◆ Исходный текст:
━━━━
Posted 30 августа 2015,, 20:25

Published 30 августа 2015,, 20:25

Modified 31 марта, 06:33

Updated 31 марта, 06:33

"Перформансы в России гораздо зрелищнее, чем в Америке"

30 августа 2015, 20:25
О премудростях современного поэтического творчества, об ущербных и инновационных технологиях, а также о роли человека среди машин рассказала медиапоэт, переводчик Наталья Федорова.

Год литературы позволил заявить о себе не только «традиционным» писателям и поэтам, но и экспериментаторам в мире языкового искусства. Сегодня в стране все громче звучит голос медиапоэтов, синтезирующих слово с технологиями. Они создают поэзию, делая полноправным участником творческого процесса машину — будь то компьютер последней модели, старая печатная машинка, матричный принтер или диапроектор. О премудростях современного поэтического творчества, об ущербных и инновационных технологиях, а также о роли человека среди машин «Петербургскому Авангарду» рассказала медиапоэт, переводчик, преподаватель СПбГУ, кандидат филологических наук Наталья Федорова.

- Вы называете себя медиапоэтом. Может ли вообще сегодня существовать отдельно поэт, а отдельно медиапоэт?

— Современный поэт не может не быть медиапоэтом. Медиапоэзия должна стать просто поэзией. Это должен быть естественный жест. Литературные тексты можно и нужно создавать при помощи всех доступных технологий работы с языком. То, что последние 500 лет бумага оккупировала литературное творчество, странная и неестественная ситуация. Ведь до этого литература существовала и в других воплощениях. Стихи писались на предметах, пелись и пересказывалась. Представление о литературе как о чем-то, что записано на бумаге, слишком узкое.

- То есть мы «разрываем» бумагу, а что предлагаем взамен?
━━━━
◆ Исходные строки:
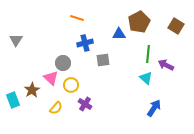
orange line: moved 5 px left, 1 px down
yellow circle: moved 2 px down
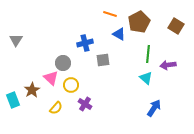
orange line: moved 33 px right, 4 px up
blue triangle: rotated 32 degrees clockwise
purple arrow: moved 2 px right; rotated 35 degrees counterclockwise
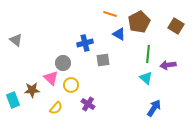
gray triangle: rotated 24 degrees counterclockwise
brown star: rotated 28 degrees clockwise
purple cross: moved 3 px right
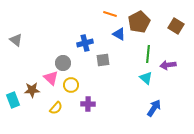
━━━━
◆ Задания:
a) Ответьте по интервью о медиапоэзии на три вопроса:
(i) В каком университете преподает Наталья Федорова?
(ii) Какому изданию она рассказала о современном поэтическом творчестве?
(iii) Сколько лет, по ее словам, бумага оккупировала литературное творчество?
b) Перечислите все машины, которые интервью о медиапоэзии приводит как возможных участников творческого процесса.
c) Допишите интервью о медиапоэзии, начиная сразу после последней реплики.

◆ Ответы:
a)
(i) В СПбГУ.
(ii) «Петербургскому Авангарду».
(iii) Последние 500 лет.

b) Компьютер последней модели, старая печатная машинка, матричный принтер, диапроектор.

c)
— Нет, никто бумагу не «рвет» и никоим образом ее не отрицает. Языка вполне на все и на всех хватит. Я предлагаю утопию — максимально приблизиться к читателю, то есть создавать такие поэтические литературные тексты, для встречи с которыми не надо будет делать дополнительных шагов. В книжный магазин ходить не обязательно. С текстом можно ознакомиться просто через ноутбук или мобильный девайс. Можно стать частью поэтической интервенции или перформанса. Интересен и важен синкретизм разных жанров. Следует использовать все технологии, которые работают с текстом, для создания поэзии.

Современный человек с детства слышит, что будущее за технологиями. В своих карманах и рюкзаках молодые люди носят офисы, редакции, библиотеки. Технологический прорыв налицо, но девочки продолжают зубрить «Письмо Татьяны», а мальчики — «Письмо Онегина».

- Как произошел ваш переход к «технике»? Когда вы поняли, что медиапоэзия — это то, чем вы хотите заниматься, что за этим будущее?

— Момент этот помню очень хорошо. В 2000-м мне в руки попался «Хазарский словарь» Милорада Павича. Читала книгу, но не могла найти ключ к ее пониманию. Пока в интервью Ясмины Михайлович не наткнулась на понятие «гипертекст», которое она использовала для объяснения структуры романа. Выяснилось, что это один из поджанров электронной литературы. Такая материальная реализация идей постструктуралистов, идеи Жака Дерриды Il n’y a pas de hors-text («Нет ничего, кроме текста»). Можно вспомнить и Ролана Барта с его мыслью о «тексте, который не помещается на книжной полке». То есть речь идет о том, что текст — это что-то большее, чем просто книга.

Со встречи с гипертекстом и начинается мой интерес к электронной литературе. К тому, как взаимодействуют литература и технологии. Я бы не сказала, что за этим будущее, за этим настоящее. Нет никакой электронной литературы, а есть литература, поэзия.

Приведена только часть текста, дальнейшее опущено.